Si la multiplication récente des expositions et des recherches semble amorcer une inflexion, elle s’accompagne aussi d’un paradoxe : l’institutionnalisation de l’art brut, en favorisant la reconnaissance et la préservation des œuvres, tend parfois à en atténuer la spécificité. La tentation est grande, en effet, de se défaire du terme même d’« art brut » au profit d’une intégration pleine et entière dans le champ artistique, comme si cette reconnaissance suffisait à abolir les différences de conditions, de trajectoires et de statuts. Or, loin de disparaître, ces écarts demeurent essentiels à penser. Dans cette perspective, le maintien de la notion d’art brut apparaît moins comme une survivance problématique que comme un outil critique — presque politique — permettant de résister à une forme de nivellement et d’effacement. Il ne s’agit pas d’exclure, mais au contraire de contextualiser : reconnaître les œuvres, les préserver, tout en continuant d’interroger les conditions singulières de leur émergence et de leur réception.

[1] Jean Dubuffet, lettre à René Auberjonois, Lausanne, le 28 août 1945, in Prospectus et tous écrits suivants, réunis et présentés par Hubert Damisch, Tome II, Paris : Gallimard, 1967, p. 240.

[2] Jean Dubuffet, lettre à Jean Paulhan, 7 novembre 1945, in Jean Dubuffet Jean Paulhan, Correspondance 1944-1968, Paris : Gallimard, 2003, p. 249.

[3] Quand Michel Thévoz, le fils spirituel de Dubuffet et ex-directeur de la Collection de l’Art Brut à Lausanne, décrit le concept de l’art brut, il préfère donner des indications indirectes, pour étayer l’idée que cet art échappe à toute définition simpliste : « L’art brut tel que l’a défini Jean Dubuffet est comparable à ces fleurs sauvages écloses partout ailleurs que dans les plates-bandes de la culture, écloses de préférence là où personne ne songe à les chercher : chez les analphabètes plutôt que chez les intellectuels, chez les pauvres plutôt que chez les riches, chez les vieux plutôt que chez les jeunes, chez les femmes plutôt que chez les hommes, chez les fous plutôt que chez les professionnels, etc. C’est un art foncièrement orphelin, c’est-à-dire affranchi de tout modèle venu de la tradition ou de la mode […] un art indifférent aux applaudissements des initiés, un art procédant de l’enfièvrement mental et d’une nécessité intérieure quasiment autiste. » Michel Thévoz, Requiem pour la folie, Paris : La Différence, 1995, p. 49

[4] Jean Dubuffet, « L’Art brut préféré aux arts culturels » [1949], in L’Homme du commun à l’ouvrage, Paris : Gallimard, 1973, p. 91-92. Roger Cardinal explore des ambiguïtés de la définition de Dubuffet dans son essai intitulé « Toward an Outsider Aesthetic », in Michael D. Hall et Eugene W. Metcalf, Jr. avec Roger Cardinal, éditeurs, The Artist Outsider. Creativity and the Boudaries of Culture, Washington et Londres : Smithsonian Institution Press, 1994, p. 20-43.

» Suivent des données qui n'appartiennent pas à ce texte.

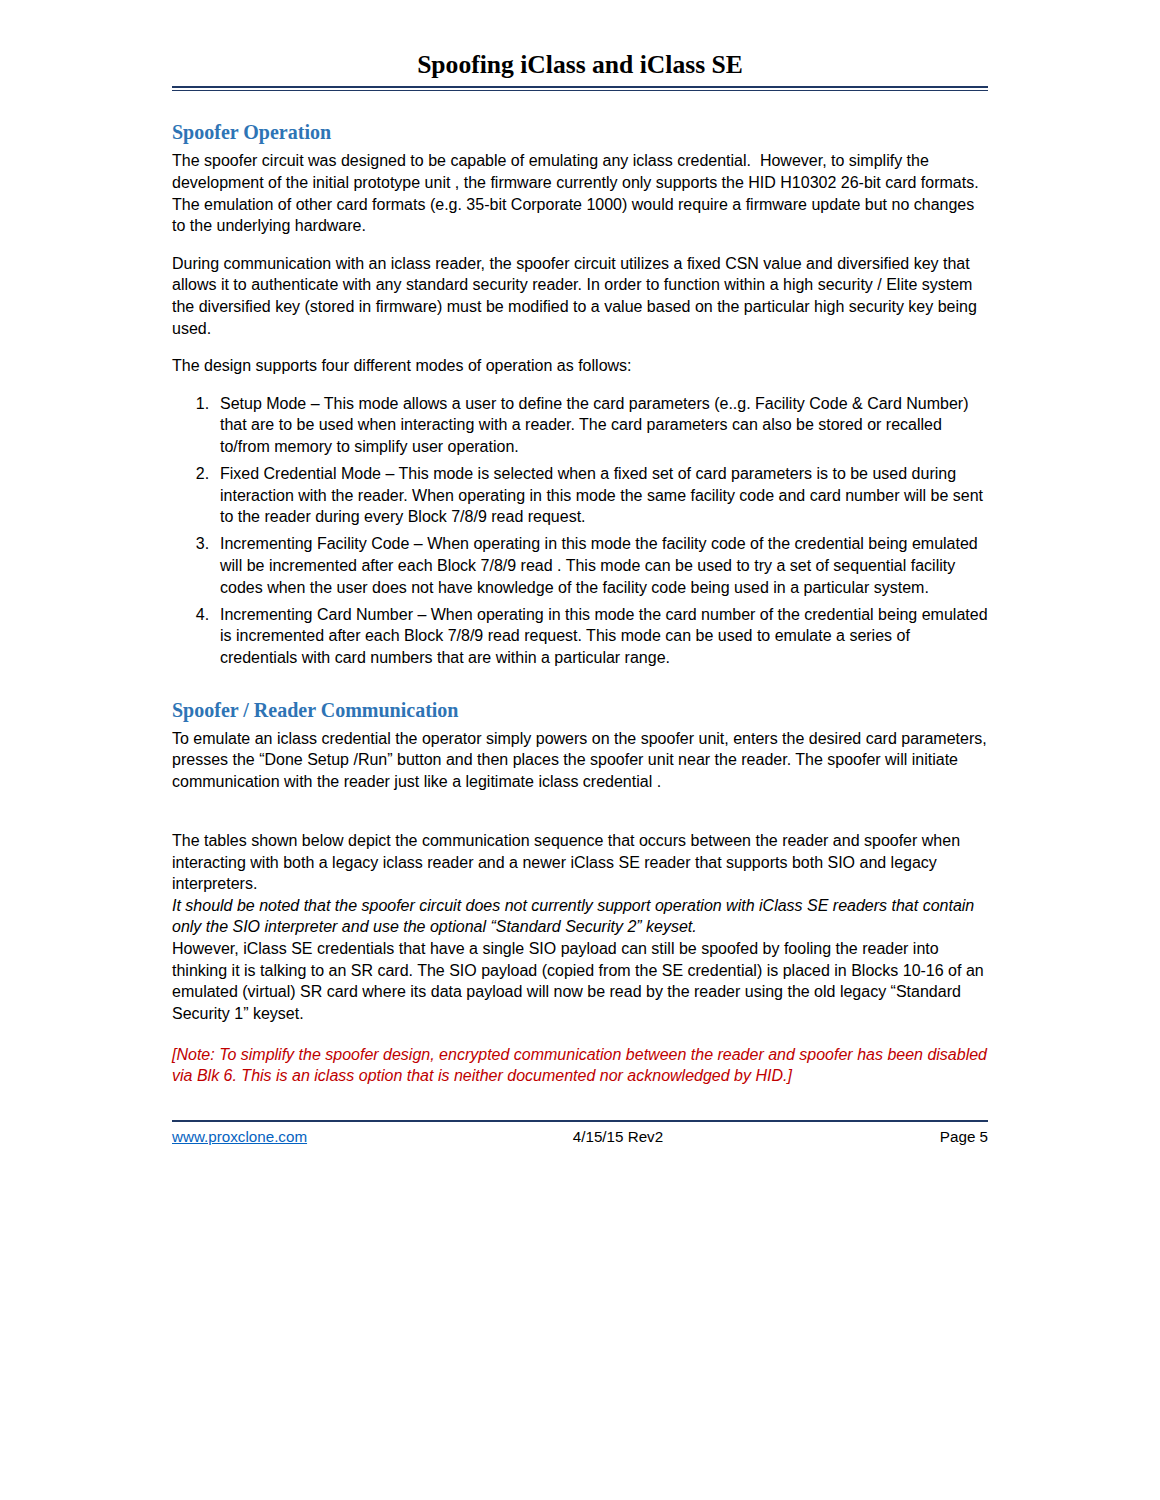Spoofing iClass and iClass SE
Spoofer Operation
The spoofer circuit was designed to be capable of emulating any iclass credential. However, to simplify the development of the initial prototype unit , the firmware currently only supports the HID H10302 26-bit card formats. The emulation of other card formats (e.g. 35-bit Corporate 1000) would require a firmware update but no changes to the underlying hardware.
During communication with an iclass reader, the spoofer circuit utilizes a fixed CSN value and diversified key that allows it to authenticate with any standard security reader. In order to function within a high security / Elite system the diversified key (stored in firmware) must be modified to a value based on the particular high security key being used.
The design supports four different modes of operation as follows:
Setup Mode – This mode allows a user to define the card parameters (e..g. Facility Code & Card Number) that are to be used when interacting with a reader. The card parameters can also be stored or recalled to/from memory to simplify user operation.
Fixed Credential Mode – This mode is selected when a fixed set of card parameters is to be used during interaction with the reader. When operating in this mode the same facility code and card number will be sent to the reader during every Block 7/8/9 read request.
Incrementing Facility Code – When operating in this mode the facility code of the credential being emulated will be incremented after each Block 7/8/9 read . This mode can be used to try a set of sequential facility codes when the user does not have knowledge of the facility code being used in a particular system.
Incrementing Card Number – When operating in this mode the card number of the credential being emulated is incremented after each Block 7/8/9 read request. This mode can be used to emulate a series of credentials with card numbers that are within a particular range.
Spoofer / Reader Communication
To emulate an iclass credential the operator simply powers on the spoofer unit, enters the desired card parameters, presses the “Done Setup /Run” button and then places the spoofer unit near the reader. The spoofer will initiate communication with the reader just like a legitimate iclass credential .
The tables shown below depict the communication sequence that occurs between the reader and spoofer when interacting with both a legacy iclass reader and a newer iClass SE reader that supports both SIO and legacy interpreters.
It should be noted that the spoofer circuit does not currently support operation with iClass SE readers that contain only the SIO interpreter and use the optional “Standard Security 2” keyset.
However, iClass SE credentials that have a single SIO payload can still be spoofed by fooling the reader into thinking it is talking to an SR card. The SIO payload (copied from the SE credential) is placed in Blocks 10-16 of an emulated (virtual) SR card where its data payload will now be read by the reader using the old legacy “Standard Security 1” keyset.
[Note: To simplify the spoofer design, encrypted communication between the reader and spoofer has been disabled via Blk 6. This is an iclass option that is neither documented nor acknowledged by HID.]
www.proxclone.com
4/15/15 Rev2
Page 5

[5] Michel Thévoz, Requiem pour la folie, Paris : La Différence, 1995, p. 24.

[6] Art brut. Dans l’intimité d’une collection. Donation Decharme au Centre Pompidou, 20 juin – 25 septembre 2025.

[7] Photo/Brut #1. Collection Bruno Decharme et Compagnie a été présentée aux Rencontres de la photographie d’Arles (1er juillet – 22 septembre 2019), puis à l’American Folk Art Museum, New York (14 janvier – 6 juin 2021), à La Centrale, Bruxelles (2022), au Museum im Bellpark, Suisse (2023), et au Robert Capa Contemporary Photography Center, Budapest (2026). Entre-temps, une nouvelle sélection a été présentée dans Photo/Brut #2 au Musée Botanique de Bruxelles (24 novembre 2022 – 19 mars 2023).